WORK REQUEST: Please write out the listing below word for word, leaving the pictures out.

------ RECORDS FOR PROCESSING

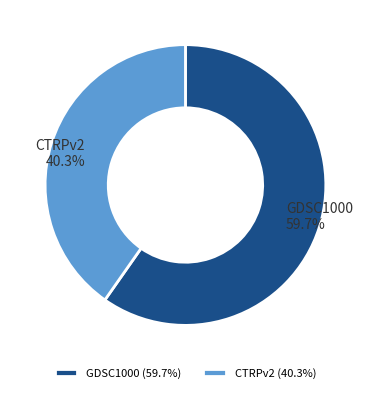

To the nearest percent, what portion does GDSC1000 represent?

60%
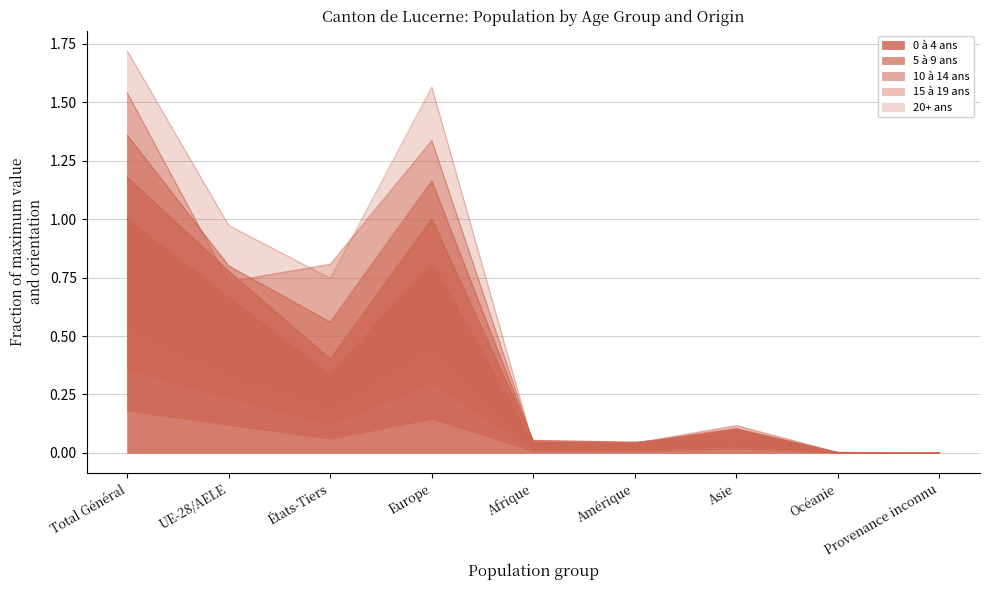

What is the maximum value shown in the chart?

1.7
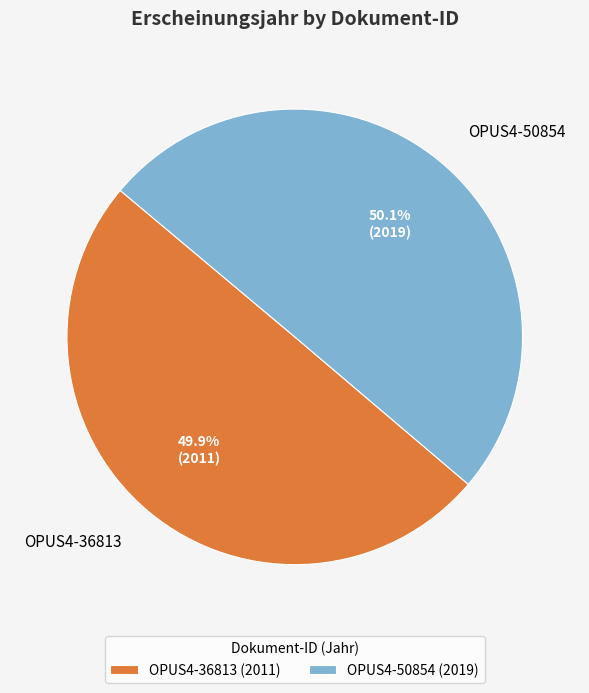

To the nearest percent, what percentage of the pie is OPUS4-36813?

50%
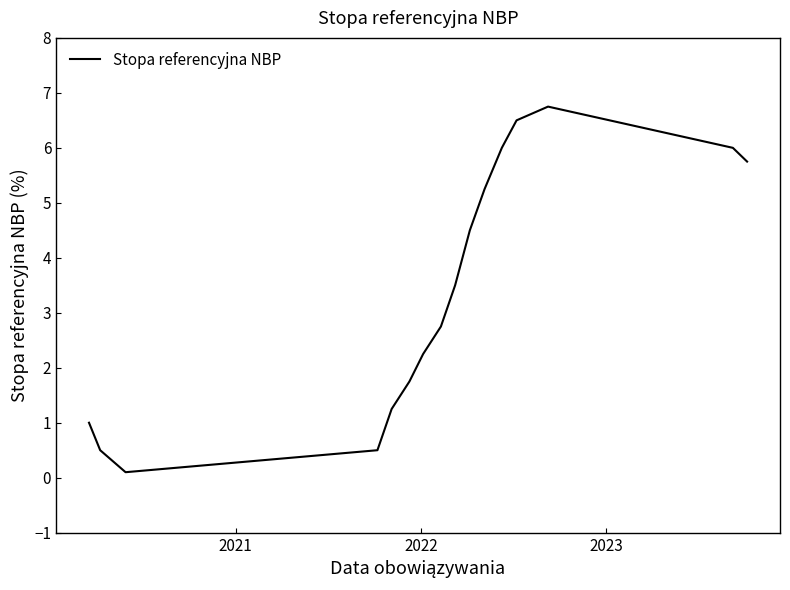

What is the greatest value displayed?

6.8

------------

FINISHED TASK:
To the nearest percent, what portion does GDSC1000 represent?

60%

What is the maximum value shown in the chart?

1.7

To the nearest percent, what percentage of the pie is OPUS4-36813?

50%

What is the greatest value displayed?

6.8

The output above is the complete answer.